In the past few decades, however, Congress has passed laws that can support the exercise of criminal jurisdiction even beyond its territory. Indeed, it is beyond question that Congress has the authority to enforce its laws beyond the territorial boundaries of the United States. For instance, Section 1029 of the USA Patriot was purposely revised by Congress with the intention of providing extraterritorial jurisdiction for the acts covered by this section, to wit:
(h) Any person who, outside the jurisdiction of the United States, engages in any act that, if committed within the jurisdiction of the United States, would constitute an offense under subsection (a) or (b) of this section, shall be subject to the fines, penalties, imprisonment, and forfeiture provided in this title if—
(1) the offense involves an access device issued, owned, managed, or controlled by a financial institution, account issuer, credit card system member, or other entity within the jurisdiction of the United States; and
(2) the person transports, delivers, conveys, transfers to or through, or otherwise stores, secrets, or holds within the jurisdiction of the United States, any article used to assist in the commission of the offense or the proceeds of such offense or property derived therefrom. (18 U.S.C. § 1029(h), USA Patriot Act)
State laws have also been passed providing for extraterritorial application of the state’s criminal laws. These statutes enable one state to assert jurisdiction for violation of its own laws even when the crime is committed outside of the territory of the state. In North Carolina, for instance, cyberstalking is committed even when the person who sent electronic mail or communication is outside North Carolina. Under its law, “Any offense under this section committed by the use of electronic mail or electronic communication may be deemed to have been committed where the electronic mail or electronic communication was originally sent, originally received in this State, or first viewed by any person in this State.” [N.C. Gen. Stat. [section] 14-453.2 (2002)]. Pursuant to this law, a certain Laurence Barnett of Georgia was arrested for cyberstalking when he made the trip to North Carolina to see a woman after he viewed her in Facebook and gathered information about her online. He was able to retrieve enough information about the woman and located her in Cleveland County, North Carolina. (“Police: Georgia man stalked local Facebook user, captured inside abandoned home”, 2009)
A similar law can be found in Arkansas which grants it jurisdiction to prosecute computer crimes committed outside of its jurisdiction. It states that "a person is subject to prosecution in this state for any conduct proscribed by this subchapter, if the transmission that constitutes the offense either originates in this state or is received in this state." Ark. Code Ann. [section] 5-27-606 (2003).
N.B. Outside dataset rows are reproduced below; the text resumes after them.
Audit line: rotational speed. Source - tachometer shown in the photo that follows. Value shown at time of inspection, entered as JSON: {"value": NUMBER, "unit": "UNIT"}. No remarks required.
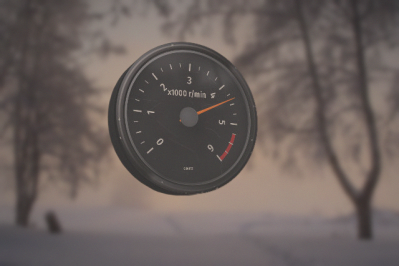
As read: {"value": 4375, "unit": "rpm"}
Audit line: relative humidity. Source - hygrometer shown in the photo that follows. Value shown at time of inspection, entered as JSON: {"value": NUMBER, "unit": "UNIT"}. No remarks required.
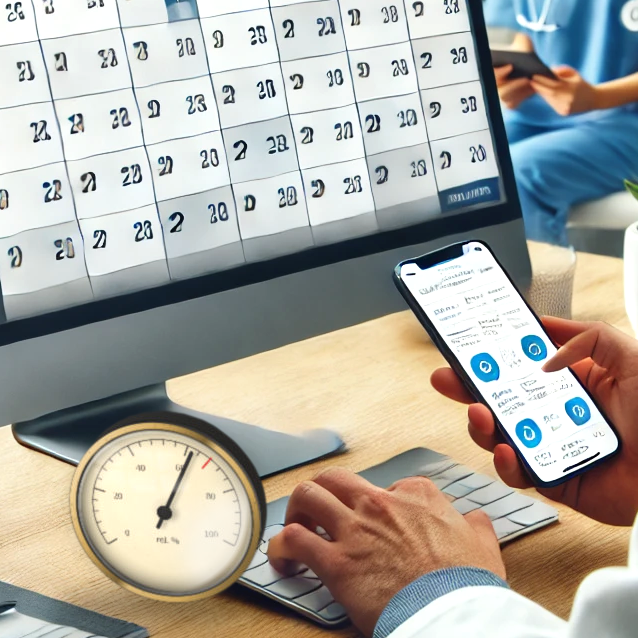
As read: {"value": 62, "unit": "%"}
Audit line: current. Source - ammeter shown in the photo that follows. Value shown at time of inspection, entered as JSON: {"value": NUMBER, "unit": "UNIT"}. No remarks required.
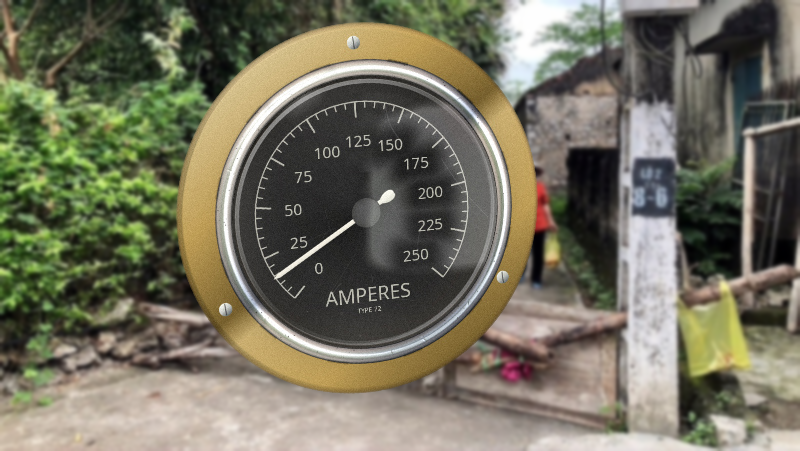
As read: {"value": 15, "unit": "A"}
The recent case of Olez Zezev highlights the extraterritorial application of domestic laws of the United States. It appears that in March 2000 Zezev manipulated Bloomberg’s software to bypass Bloomberg’s security system for the purpose of gaining unauthorized access to Bloomberg’s computer system. Zezev then illegally entered Bloomberg’s computer system and accessed different accounts including the accounts of Michael Bloomberg and his employees. He also copied internal information from Bloomberg that can be accessed only by Bloomberg’s employees. Subsequently, Zezev sent Bloomberg an email message from Kazakhstan under the alias Alex where he attached various screens which prove his ability to access the account of Bloomberg. He then threatened Bloomberg saying that unless Bloomberg sends him $200,000 he will disclose to the media and Bloomberg’s customers what he had done so as to destroy his reputation.
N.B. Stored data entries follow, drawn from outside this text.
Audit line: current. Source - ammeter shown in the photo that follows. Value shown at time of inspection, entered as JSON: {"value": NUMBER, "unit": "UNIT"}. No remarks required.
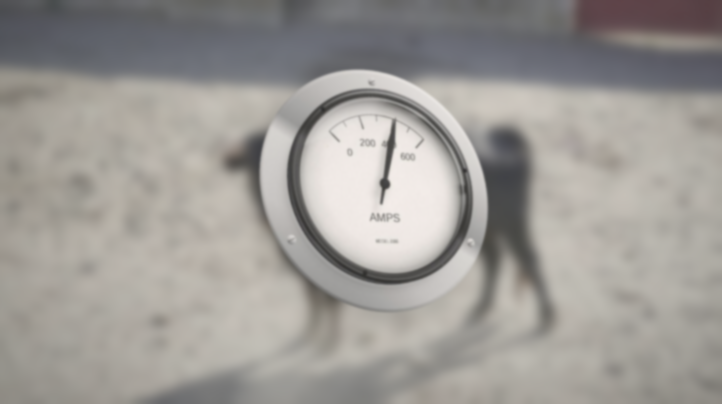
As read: {"value": 400, "unit": "A"}
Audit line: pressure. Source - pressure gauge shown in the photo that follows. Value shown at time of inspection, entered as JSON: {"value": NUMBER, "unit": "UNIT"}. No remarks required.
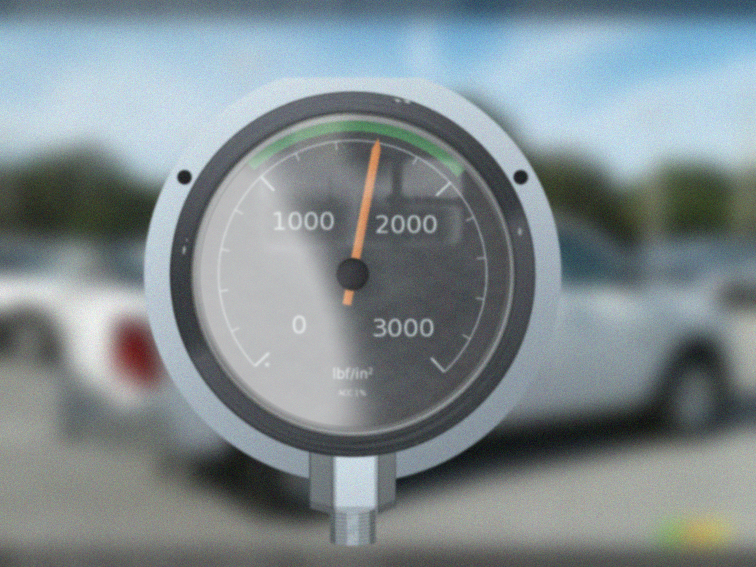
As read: {"value": 1600, "unit": "psi"}
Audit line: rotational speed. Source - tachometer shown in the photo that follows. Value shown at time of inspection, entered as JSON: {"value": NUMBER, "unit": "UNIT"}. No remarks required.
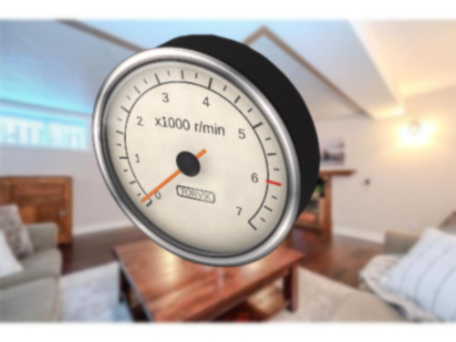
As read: {"value": 125, "unit": "rpm"}
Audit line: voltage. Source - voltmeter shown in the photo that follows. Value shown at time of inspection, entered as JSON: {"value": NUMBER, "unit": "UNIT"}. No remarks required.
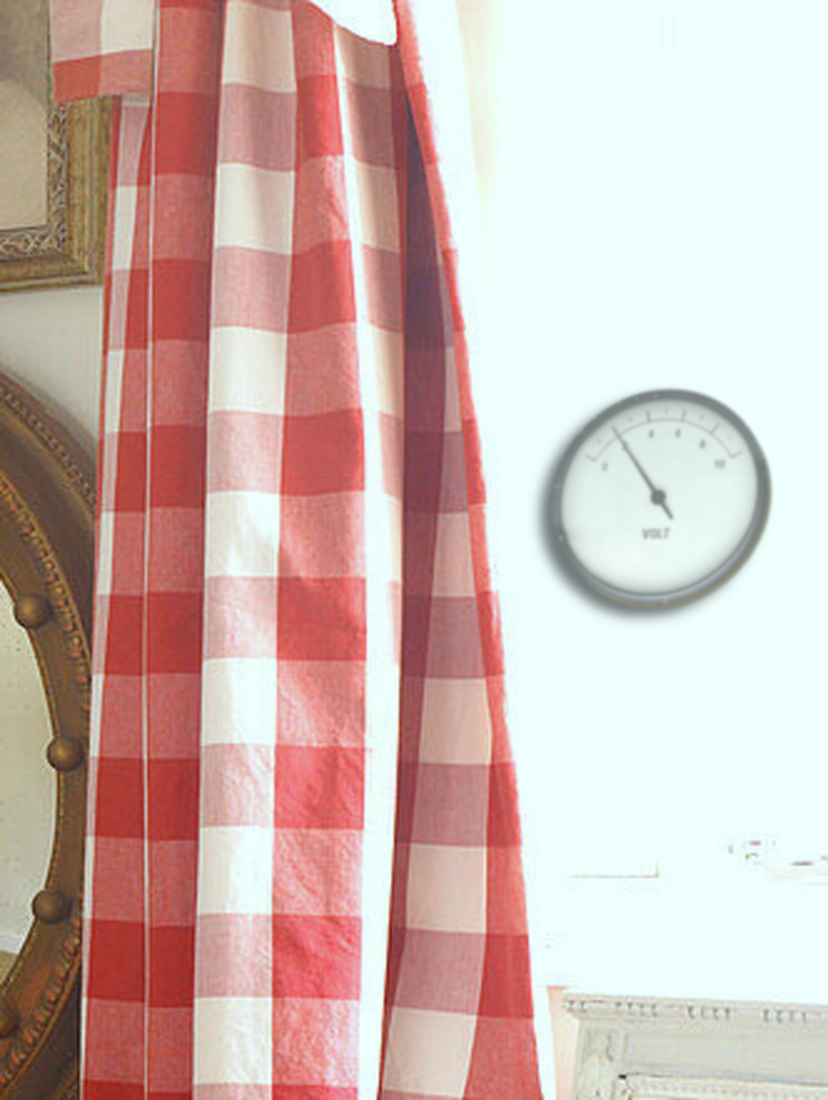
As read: {"value": 2, "unit": "V"}
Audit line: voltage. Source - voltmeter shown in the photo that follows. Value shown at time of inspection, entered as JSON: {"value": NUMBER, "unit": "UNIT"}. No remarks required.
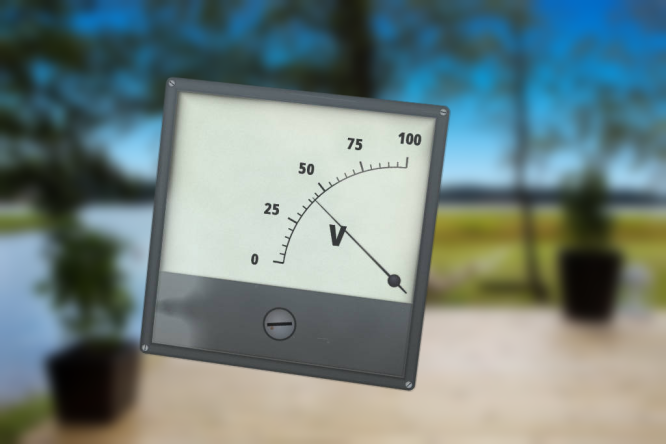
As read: {"value": 42.5, "unit": "V"}
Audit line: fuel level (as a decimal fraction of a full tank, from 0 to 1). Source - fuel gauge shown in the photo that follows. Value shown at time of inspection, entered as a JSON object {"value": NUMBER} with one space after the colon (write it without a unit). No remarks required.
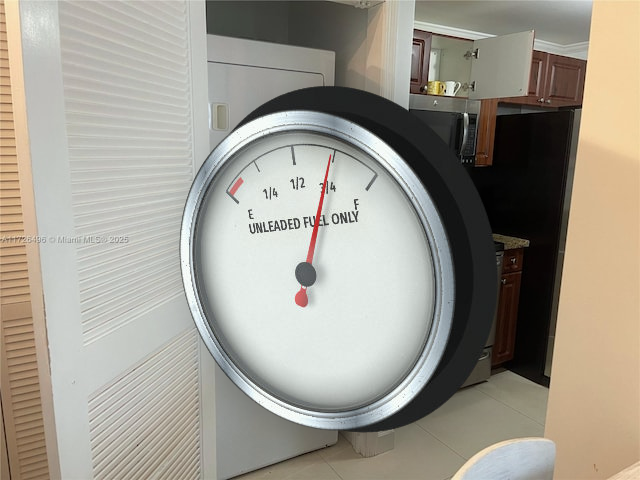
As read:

In response, Bloomberg sought the help of FBI agents which instructed him to send emails to Zezev saying that if he wanted money he would have to meet with Michael Bloomberg in United Kingdom and explain to them how he was able to break into Bloomberg’s system. When they met in United Kingdom, Zezev was arrested. He was subsequently indicted. In this case, the email was sent by Zezev from his home country in Kazakhstan. Yet the United States exercised its jurisdiction over the case.